|Organ building after 2000 (II)
het ORGEL 95 (1999), nr. 6, 33-39 [summary]
In het ORGEL 1999/5, Wietse Meinardi published an article in which he criticised historicism in organ building; in his opinion, organs should be fit for a broad repertoire. Meinardi suggests that this can be achieved by taking over the way old organ builders like Arp Schnitger worked: they were convinced of the quality of their own style. Hans Fidom, Sicco Steendam, Wim Winters react to Meinardis article. Hans Fidom, editor-in-chief of het ORGEL, states that Meinardis argument is incomplete: Meinardi neglects to investigate the differences between the time of, say, Schnitger and ours; such an investigation would have led to the conclusion that Meinardis idea is not feasible. Fidom considers it undesirable as well: historicism is very much a part of our postmodern time. To Fidom, this does not mean that any experiment should be rejected. Experiments should fulfill two conditions: their quality should be comparable to that of historic organ building, and they should correspond to developments in other fields of culture. Organ builder Sicco Steendam answers Meinardis implicit question whether organ building has a future, by arguing for making the church a more professional institution, especially with regard to financial management. Organists should be compelled to follow lessons with professional organists.

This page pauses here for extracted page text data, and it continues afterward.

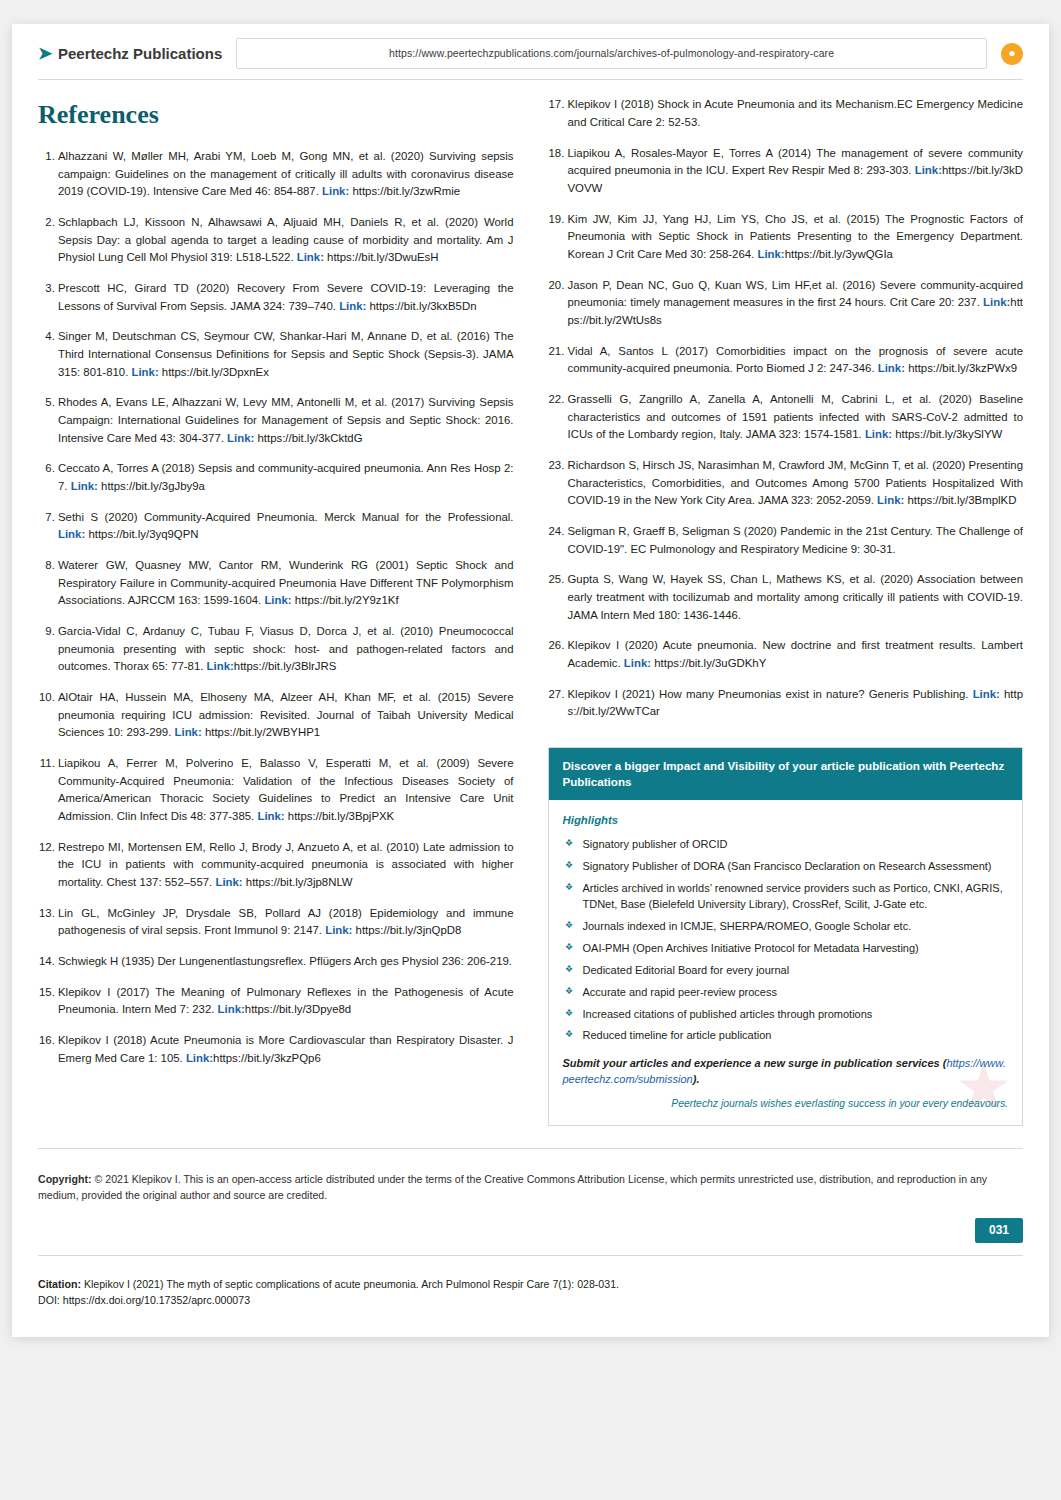➤ Peertechz Publications
https://www.peertechzpublications.com/journals/archives-of-pulmonology-and-respiratory-care
●
References
Alhazzani W, Møller MH, Arabi YM, Loeb M, Gong MN, et al. (2020) Surviving sepsis campaign: Guidelines on the management of critically ill adults with coronavirus disease 2019 (COVID-19). Intensive Care Med 46: 854-887. Link: https://bit.ly/3zwRmie
Schlapbach LJ, Kissoon N, Alhawsawi A, Aljuaid MH, Daniels R, et al. (2020) World Sepsis Day: a global agenda to target a leading cause of morbidity and mortality. Am J Physiol Lung Cell Mol Physiol 319: L518-L522. Link: https://bit.ly/3DwuEsH
Prescott HC, Girard TD (2020) Recovery From Severe COVID-19: Leveraging the Lessons of Survival From Sepsis. JAMA 324: 739–740. Link: https://bit.ly/3kxB5Dn
Singer M, Deutschman CS, Seymour CW, Shankar-Hari M, Annane D, et al. (2016) The Third International Consensus Definitions for Sepsis and Septic Shock (Sepsis-3). JAMA 315: 801-810. Link: https://bit.ly/3DpxnEx
Rhodes A, Evans LE, Alhazzani W, Levy MM, Antonelli M, et al. (2017) Surviving Sepsis Campaign: International Guidelines for Management of Sepsis and Septic Shock: 2016. Intensive Care Med 43: 304-377. Link: https://bit.ly/3kCktdG
Ceccato A, Torres A (2018) Sepsis and community-acquired pneumonia. Ann Res Hosp 2: 7. Link: https://bit.ly/3gJby9a
Sethi S (2020) Community-Acquired Pneumonia. Merck Manual for the Professional. Link: https://bit.ly/3yq9QPN
Waterer GW, Quasney MW, Cantor RM, Wunderink RG (2001) Septic Shock and Respiratory Failure in Community-acquired Pneumonia Have Different TNF Polymorphism Associations. AJRCCM 163: 1599-1604. Link: https://bit.ly/2Y9z1Kf
Garcia-Vidal C, Ardanuy C, Tubau F, Viasus D, Dorca J, et al. (2010) Pneumococcal pneumonia presenting with septic shock: host- and pathogen-related factors and outcomes. Thorax 65: 77-81. Link: https://bit.ly/3BlrJRS
AlOtair HA, Hussein MA, Elhoseny MA, Alzeer AH, Khan MF, et al. (2015) Severe pneumonia requiring ICU admission: Revisited. Journal of Taibah University Medical Sciences 10: 293-299. Link: https://bit.ly/2WBYHP1
Liapikou A, Ferrer M, Polverino E, Balasso V, Esperatti M, et al. (2009) Severe Community-Acquired Pneumonia: Validation of the Infectious Diseases Society of America/American Thoracic Society Guidelines to Predict an Intensive Care Unit Admission. Clin Infect Dis 48: 377-385. Link: https://bit.ly/3BpjPXK
Restrepo MI, Mortensen EM, Rello J, Brody J, Anzueto A, et al. (2010) Late admission to the ICU in patients with community-acquired pneumonia is associated with higher mortality. Chest 137: 552–557. Link: https://bit.ly/3jp8NLW
Lin GL, McGinley JP, Drysdale SB, Pollard AJ (2018) Epidemiology and immune pathogenesis of viral sepsis. Front Immunol 9: 2147. Link: https://bit.ly/3jnQpD8
Schwiegk H (1935) Der Lungenentlastungsreflex. Pflügers Arch ges Physiol 236: 206-219.
Klepikov I (2017) The Meaning of Pulmonary Reflexes in the Pathogenesis of Acute Pneumonia. Intern Med 7: 232. Link: https://bit.ly/3Dpye8d
Klepikov I (2018) Acute Pneumonia is More Cardiovascular than Respiratory Disaster. J Emerg Med Care 1: 105. Link: https://bit.ly/3kzPQp6
Klepikov I (2018) Shock in Acute Pneumonia and its Mechanism.EC Emergency Medicine and Critical Care 2: 52-53.
Liapikou A, Rosales-Mayor E, Torres A (2014) The management of severe community acquired pneumonia in the ICU. Expert Rev Respir Med 8: 293-303. Link: https://bit.ly/3kDVOVW
Kim JW, Kim JJ, Yang HJ, Lim YS, Cho JS, et al. (2015) The Prognostic Factors of Pneumonia with Septic Shock in Patients Presenting to the Emergency Department. Korean J Crit Care Med 30: 258-264. Link: https://bit.ly/3ywQGIa
Jason P, Dean NC, Guo Q, Kuan WS, Lim HF,et al. (2016) Severe community-acquired pneumonia: timely management measures in the first 24 hours. Crit Care 20: 237. Link: https://bit.ly/2WtUs8s
Vidal A, Santos L (2017) Comorbidities impact on the prognosis of severe acute community-acquired pneumonia. Porto Biomed J 2: 247-346. Link: https://bit.ly/3kzPWx9
Grasselli G, Zangrillo A, Zanella A, Antonelli M, Cabrini L, et al. (2020) Baseline characteristics and outcomes of 1591 patients infected with SARS-CoV-2 admitted to ICUs of the Lombardy region, Italy. JAMA 323: 1574-1581. Link: https://bit.ly/3kySlYW
Richardson S, Hirsch JS, Narasimhan M, Crawford JM, McGinn T, et al. (2020) Presenting Characteristics, Comorbidities, and Outcomes Among 5700 Patients Hospitalized With COVID-19 in the New York City Area. JAMA 323: 2052-2059. Link: https://bit.ly/3BmplKD
Seligman R, Graeff B, Seligman S (2020) Pandemic in the 21st Century. The Challenge of COVID-19". EC Pulmonology and Respiratory Medicine 9: 30-31.
Gupta S, Wang W, Hayek SS, Chan L, Mathews KS, et al. (2020) Association between early treatment with tocilizumab and mortality among critically ill patients with COVID-19. JAMA Intern Med 180: 1436-1446.
Klepikov I (2020) Acute pneumonia. New doctrine and first treatment results. Lambert Academic. Link: https://bit.ly/3uGDKhY
Klepikov I (2021) How many Pneumonias exist in nature? Generis Publishing. Link: https://bit.ly/2WwTCar
Discover a bigger Impact and Visibility of your article publication with Peertechz Publications
Highlights
Signatory publisher of ORCID
Signatory Publisher of DORA (San Francisco Declaration on Research Assessment)
Articles archived in worlds’ renowned service providers such as Portico, CNKI, AGRIS, TDNet, Base (Bielefeld University Library), CrossRef, Scilit, J-Gate etc.
Journals indexed in ICMJE, SHERPA/ROMEO, Google Scholar etc.
OAI-PMH (Open Archives Initiative Protocol for Metadata Harvesting)
Dedicated Editorial Board for every journal
Accurate and rapid peer-review process
Increased citations of published articles through promotions
Reduced timeline for article publication
Submit your articles and experience a new surge in publication services (https://www.peertechz.com/submission).
Peertechz journals wishes everlasting success in your every endeavours.
★
Copyright: © 2021 Klepikov I. This is an open-access article distributed under the terms of the Creative Commons Attribution License, which permits unrestricted use, distribution, and reproduction in any medium, provided the original author and source are credited.
031
Citation: Klepikov I (2021) The myth of septic complications of acute pneumonia. Arch Pulmonol Respir Care 7(1): 028-031.
DOI: https://dx.doi.org/10.17352/aprc.000073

Consequently, conservatories should offer more lessons: organists should learn about communication and managament. Steendam thinks that there is still a lot to learn from organ builders of the past. Developing a contemporary concert organ might be an interesting experiment. Organist Wim Winters defends historicism as well. He, too, states that learning from organ builders from the past has not yet come to an end. New developments are possible only when they are related to the quality of organ building in former ages. Winters questions whether new developments are desirable at all. In his opinion, musicians should be handling their instrument creatively, the instrument should not be adjusted to the musicians needs.